Desesperación social
¿Por qué están proliferando los grupos
armados en la república? ¿Por qué aparecen en diversos estados de la federación
“policías comunitarias”, “policías de autodefensa” y paramilitares de distintas
extracciones y justificaciones?
¿Por
qué en Michoacán, anteayer, el pueblo se atrevió a cercar a un nutrido grupo de
soldados fuertemente armados a los que, por lo visto, ya les perdieron el
respeto? ¿Por qué atan a los representantes del orden alrededor de unos palos
clavados en el piso, los rocían con gasolina y les prenden fuego, como ya
aconteció en el Distrito Federal? ¿Por qué la gente bloquea carreteras, toma
puentes y cancela el paso por las casetas de cobro federales para impedir la
circulación de automóviles y camiones?
¿Por
qué un sector creciente de mexicanos se encuentra cada día más profundamente
sepultado en el escepticismo y desconfía ya de todo tipo de autoridad, la cual,
en un principio, debería conducirse invariablemente de buena fe? ¿Por qué las
masas han resuelto protegerse y resolver sus diferencias con las manos,
ignorando la ley y a quienes dicen defenderla y si no que la patria se los
demande...?
¿Los
mexicanos le creemos a los curas, sobre todo a los pederastas, a los políticos,
a los comentaristas de radio y televisión o a los columnistas de la prensa
escrita? ¿Acaso le creemos a nuestros maestros? ¿A quién le creemos? ¿Tal vez a
los diputados o a los senadores o a los jueces y a los ministros?
El
escepticismo crónico y ancestral que padecemos los mexicanos bien pudo comenzar
cuando los españoles destruyeron brutalmente las instituciones aztecas.
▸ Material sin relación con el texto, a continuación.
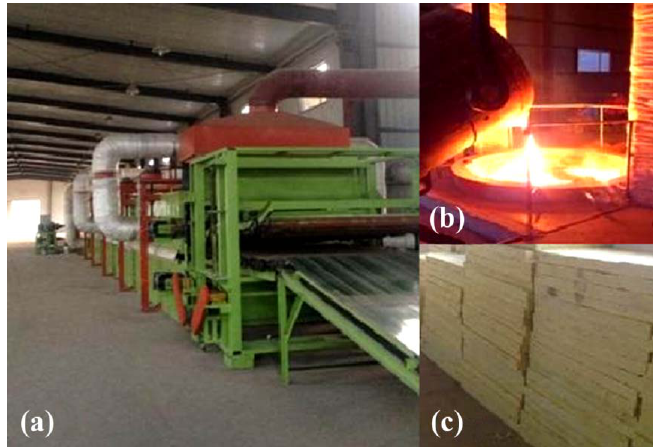
Figure 12. Equipment and insulation boards on-site in the plant. ( a ) Treatment devices; ( b ) Molten slag pouring from the tank into the modified furnace; ( c ) Slag wool insulation board product.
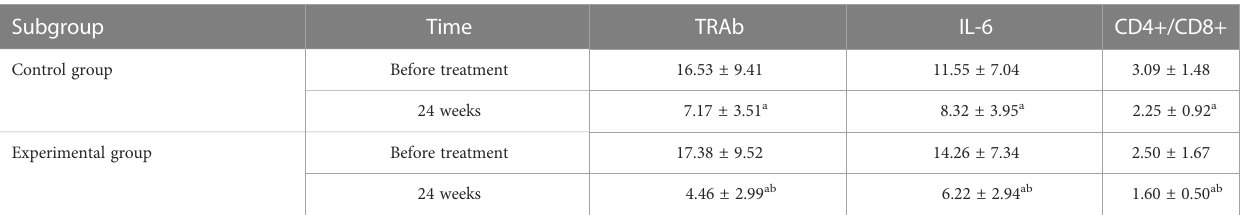
TABLE 4 Comparison of the immune function between the two groups of patients pre- and post-treatment.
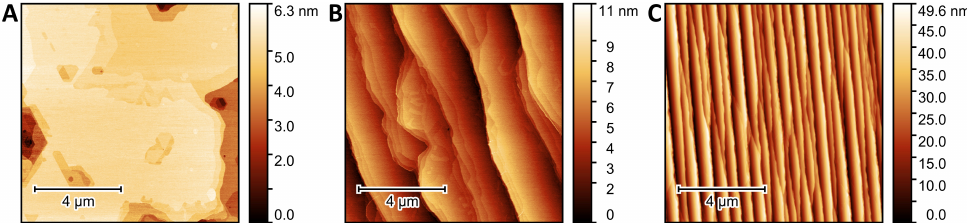
Figure 1. 10 × 10 µ m 2 AFM topography images showing morphologies of as-grown ( A ) nominally monolayer EG on on-axis, ( B ) hydrogen-intercalated QFS bilayer EG on on-axis, and ( C ) multilayer EG on 4 ◦ off-axis SiC(0001).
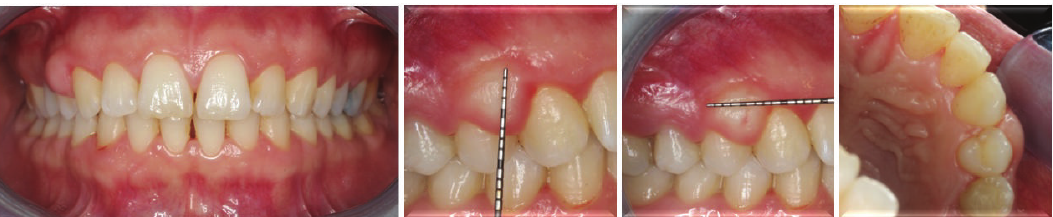
Figure 1: Clinical appearance of the whole mouth and lesion.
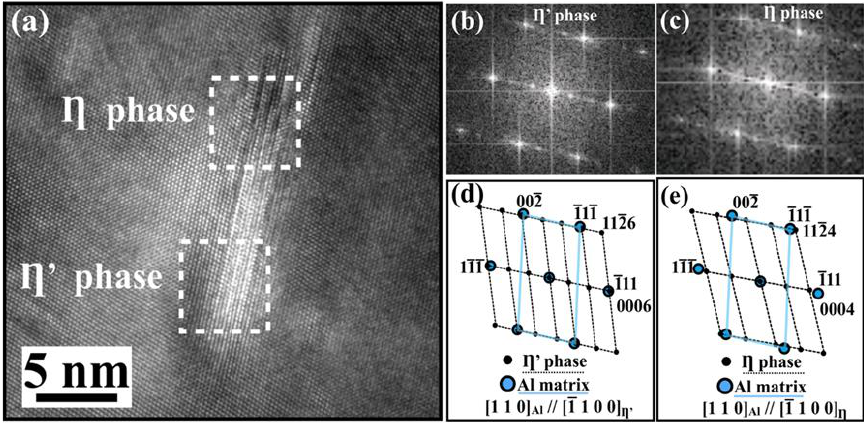
Figure 11. ( a ) TEM micrograph of η (cid:48) to η transformation. ( b , c ) Respective FFT, diffractograms. ( d , e ) The illustrated diffraction patterns.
Donde
sin duda se encuentra otra probable explicación es en la consolidación de la “dictadura
perfecta” ejecutada puntualmente por Lázaro Cárdenas.
A
partir de ese patético momento en que el jefe de la nación nombraba diputados,
senadores, jueces, ministros y gobernadores ignorando los principios más
elementales de una federación, la promisoria democracia con todas sus
ventajas, se embotelló a todo lo largo del siglo 20.
En
una sociedad cerrada como la diseñada por el general Cárdenas y heredada, sin
duda alguna de Obregón y de Calles, empezó a reproducirse la fenomenología del
agua estancada, en donde proliferan bacterias, virus y miles de agentes patógenos.
México se pudrió.
Las
históricas carencias en materia de impartición de justicia se hicieron más
patentes aún. Si en el México moderno 98 por ciento de los crímenes permanecen
sin ser resueltos, lo anterior no podía sino tener una sola consecuencia: tarde
o temprano, ante la incapacidad, la corrupción, indolencia o la arbitrariedad
de la autoridad, tendríamos que resolver nuestras diferencias con las manos,
tal y como acontecía en el paleolítico tardío.
La
aparición de policías comunitarias, grupos de autodefensa y paramilitares no
puede ser entendida sino como una respuesta de la sociedad deseosa de proteger
sus intereses y su integridad física al costo que sea.
Son
señales de hartazgo ante la impotencia, ante la expansión de la delincuencia y
el señorío incontestable del crimen organizado.
Ante
un Estado incapaz de impartir justicia solo cabe esperar el surgimiento de
movimientos armados. Estamos pagando el precio de 70 años de la dictadura
priista, en donde se gobernaba de acuerdo a los estados de ánimo del
presidente y jamás en términos del sometimiento incondicional a la ley.